2. Das ist der Hohn!
luckysailor 02.03.2016
Da hat ein ganzer Konzern in betrügerischer Absicht ein mangelhaftes Produkt auf den Markt gebracht und nach der Politik und den Behörden schaut auch Justititia einfach weg. Der Umgang mit dem deutschen Kunden wird immer unfairer und da fordert ein VW-Vorsitzender weinerlich nach Fairness in den Medien? Nie wieder kaufe ich ein Produkt dieses Konzerns!
3. Nicht auf der Höhe der Zeit...
sogehtdasnicht 02.03.2016
Mit der Aussage, man könne ein Auto, dass gegen die geltenden Umweltvorschriften verstößt, ja ohne Einschränkungen nutzen, zeigen die entsprechenden Personen nur, dass sie gedanklich nicht im Zeitalter des Umweltschutzes angekommen sind. Für Passiv-Schadstoffeinatmer bedeutet die uneingeschränkte Nutzung von Stinker-Mobilen durchaus eine Einschränkung. Das ist durchaus ein Mangel. (Auch wenn leicht behebbar. Aber mal eben ohne Termin zur Nachrüstung vorfahren ist ja nicht...)
4. Vor deutschen Gerichten und in Gottes Hand......sagt man
barrakuda64 02.03.2016
Das eine hat mit dem anderen nichts zu tun, denn die Urteile der deutschen Gerichtsbarkeit sind so einfach vorherzusagen, wie die Tatsache, dass jeden Morgen die Sonne aufgeht.

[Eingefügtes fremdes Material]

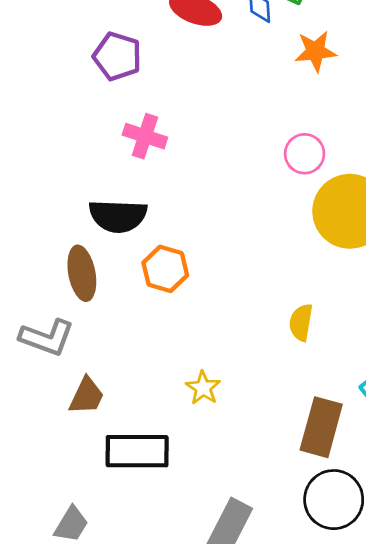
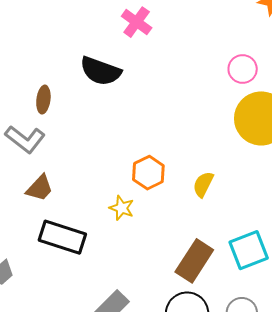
orange hexagon: (165, 269) -> (148, 173), moved
brown ellipse: (82, 273) -> (43, 100), moved, size x0.7
yellow star: (203, 388) -> (122, 208), turned -30

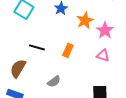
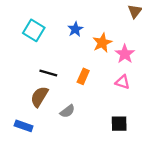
brown semicircle: (18, 68) -> (39, 97), moved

Oder wie hätte ich heute morgen, als ich von dem anstehenden Prozeß im Radio hörte, bereits wissen können, wie es ausgeht? In der Korruptions GmbH (BRD) sind Kundenrechte nicht vorgesehen. Der Profit der Großkonzerne zählt und sonst nichts. Gottseidank ist unsere Schutzmacht USA da unabhängiger und wird gegen die Autoindustrie hoffentlich massiv vorgehen.
5. Betrug
hedgehog66 02.03.2016
Es geht nicht um einen Mangel - es geht hier um ganz offensichtlichen BETRUG am Kunden/Verbraucher! Das diese TATSACHE von den Gerichten schön-geredet wird, ist ein Skandal!